2,000 — Number of NBC employees working in Pyeongchang for the games.
2,400+ — Hours of game coverage. This is the most ever for a Winter Olympics, according to NBC. The last Winter Games to hold this record was the 2014 Sochi Winter Olympics.
127 — Miles of cable that will be used by NBC for the games. That’s roughly the distance between Los Angeles and San Diego. For the exceptionally athletic, you’d have to run the length of Manhattan roughly nine times to hit 127 miles.
126+ — NBCUniversal’s coverage hours, per day. The network said that’s nearly triple the entire coverage of the 1976 Innsbruck Winter Olympics on ABC (43.5 hours).
89 — Number of NBC Olympics commentators. The most-ever for a Winter Olympics, according to NBC. That includes Mike Tirico in his first go as Olympics host, former Olympians like skier Bode Miller, figure skaters Tara Lipinski and Johnny Weir, and Katie Couric, who makes her return to NBC to co-host the opening ceremony with Tirico.
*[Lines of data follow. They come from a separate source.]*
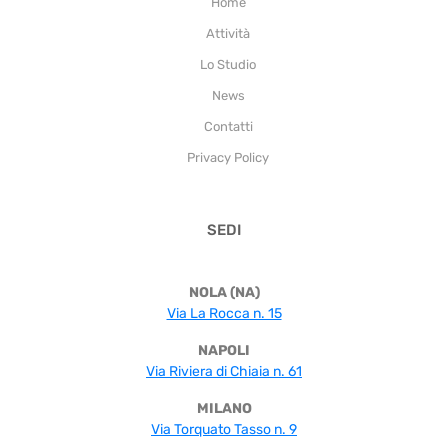
Home
Attività
Lo Studio
News
Contatti
Privacy Policy
SEDI
NOLA (NA)
Via La Rocca n. 15
NAPOLI
Via Riviera di Chiaia n. 61
MILANO
Via Torquato Tasso n. 9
54 — Years since NBC’s first Olympic broadcast, which was the 1964 Tokyo Games. NBC’s Olympics contract runs through 2032.
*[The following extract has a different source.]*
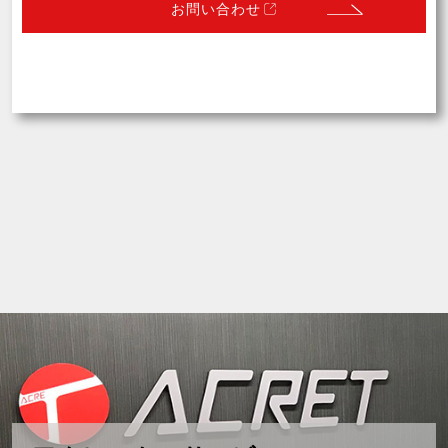
お問い合わせ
17 — Studios and control rooms used for NBC Olympics’ coverage in both Pyeongchang and NBC Sports’ home base in Stamford, Connecticut.
99 — Shipping containers full of NBC gear that traveled to Pyeongchang. The containers are full of sets, cameras and other supplies.
2 — Helicopters that will provide aerial footage. NBC plans to use the helicopters for shots of Pyeongchang and other outdoor events.
100 — Roughly the number of NBC staffers who went straight from the Super Bowl to the games.
85 — Number of robots reportedly placed in venues to provide information on schedules, transportation and tourist attractions during the Olympics.
110,000 — The amount of condoms reportedly distributed for the athletes at the games. That’s roughly 37 condoms per person.
895 — Number of days until the next Summer Olympics in Tokyo, Japan (July 24, 2020).
1455 — Number of days until the next Winter Olympics in Beijing, China (February 4, 2022).